The measure by Sen. Lee Harris, a Democrat, would make clear that such information cannot be kept from the public unless the Nuclear Regulatory Commission has deemed it confidential.
The measure comes in response to a USA Today Network-Tennessee investigation in November that found regulators with the Tennessee Department of Environment and Conservation had wiped data on radioactive waste deposits from their website.
That information had been routinely available until sometime last year. Asked why the state had removed it, an agency spokesman cited a 10-year-old law on what the Nuclear Regulatory Commission required to be public.
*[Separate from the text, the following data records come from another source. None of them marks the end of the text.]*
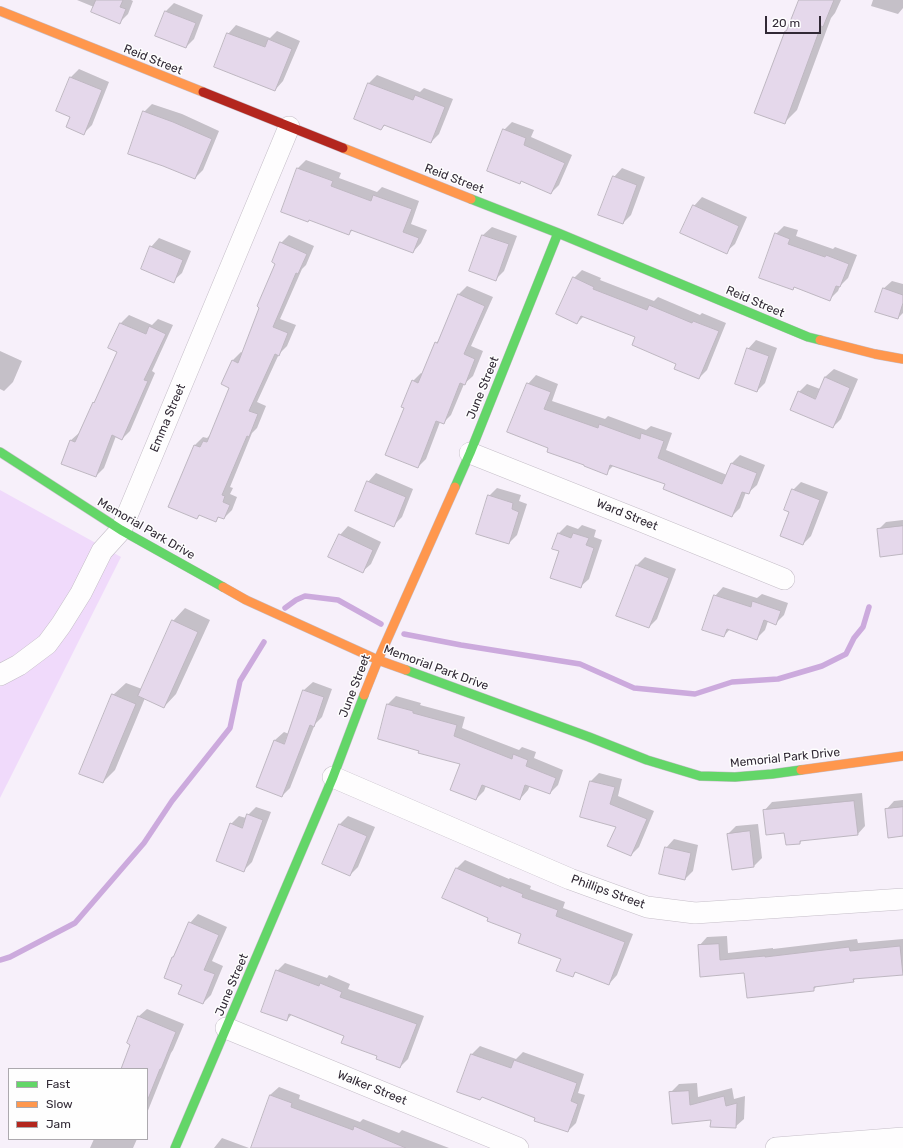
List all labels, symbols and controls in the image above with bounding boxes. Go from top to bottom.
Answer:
scale bar [767,8,823,34]
text: 20 m [772,16,800,30]
street label: Reid Street [121,42,185,78]
street label: Reid Street [422,161,486,197]
street label: Reid Street [724,283,786,321]
street label: June Street [464,355,502,421]
street label: Emma Street [147,382,189,454]
street label: Memorial Park Drive [95,495,197,563]
street label: Ward Street [594,496,660,534]
street label: Memorial Park Drive [382,642,490,694]
street label: June Street [336,652,374,720]
street label: Memorial Park Drive [729,745,841,771]
street label: Phillips Street [569,872,647,912]
street label: June Street [212,952,252,1018]
legend [8,1068,148,1140]
street label: Walker Street [335,1068,409,1108]
text: Fast [46,1077,70,1091]
text: Slow [46,1097,73,1111]
text: Jam [46,1117,71,1131]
But an NRC spokesman told the USA Today Network-Tennessee there is no law or rule that makes confidential the location or quantity of low-level radioactive waste. “I don’t know why it would be,” said spokesman David McIntyre.
TDEC’s decision to keep confidential information that had long been public came at the same time that companies in Tennessee filed notice they plan to import up to 10,000 metric tons — or more than 22 million pounds — of low-level radioactive waste from Canada for processing.
The plan alarmed environmental activists who continue legal efforts to stop it at the Nuclear Regulatory Commission.
There are four Tennessee landfills licensed to accept low-level radioactive waste, including one each in Hawkins and Anderson counties. Two are in Shelby County, including one in Harris’ district.